(Stored data)
--------------------

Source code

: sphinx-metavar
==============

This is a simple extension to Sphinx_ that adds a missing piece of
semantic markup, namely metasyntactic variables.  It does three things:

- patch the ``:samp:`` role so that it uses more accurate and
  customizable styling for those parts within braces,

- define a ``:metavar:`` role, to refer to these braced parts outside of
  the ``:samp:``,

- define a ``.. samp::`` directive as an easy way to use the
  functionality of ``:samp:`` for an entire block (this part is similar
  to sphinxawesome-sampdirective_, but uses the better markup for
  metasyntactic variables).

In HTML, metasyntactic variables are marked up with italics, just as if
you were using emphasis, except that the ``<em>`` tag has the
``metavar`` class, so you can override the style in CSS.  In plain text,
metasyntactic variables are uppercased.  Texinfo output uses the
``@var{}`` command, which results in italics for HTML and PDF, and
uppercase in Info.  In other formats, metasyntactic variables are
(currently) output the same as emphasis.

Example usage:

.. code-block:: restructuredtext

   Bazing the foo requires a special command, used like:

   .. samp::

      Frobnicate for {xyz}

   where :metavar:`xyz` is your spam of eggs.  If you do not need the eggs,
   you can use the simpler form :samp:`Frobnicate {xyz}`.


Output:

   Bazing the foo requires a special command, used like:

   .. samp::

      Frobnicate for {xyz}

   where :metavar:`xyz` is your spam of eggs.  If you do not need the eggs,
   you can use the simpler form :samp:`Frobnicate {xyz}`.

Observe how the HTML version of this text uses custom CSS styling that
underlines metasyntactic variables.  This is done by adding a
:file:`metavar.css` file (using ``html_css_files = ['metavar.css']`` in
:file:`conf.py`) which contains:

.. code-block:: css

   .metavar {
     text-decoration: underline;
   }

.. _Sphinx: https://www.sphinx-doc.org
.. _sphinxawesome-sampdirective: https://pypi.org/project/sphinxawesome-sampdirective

--------------------

▶ **Exercise prompt**
Lines with "that" in them are what the answer must contain; copy each from the records above.

▶ **Task solution**
This is a simple extension to Sphinx_ that adds a missing piece of
- patch the ``:samp:`` role so that it uses more accurate and
you were using emphasis, except that the ``<em>`` tag has the
Observe how the HTML version of this text uses custom CSS styling that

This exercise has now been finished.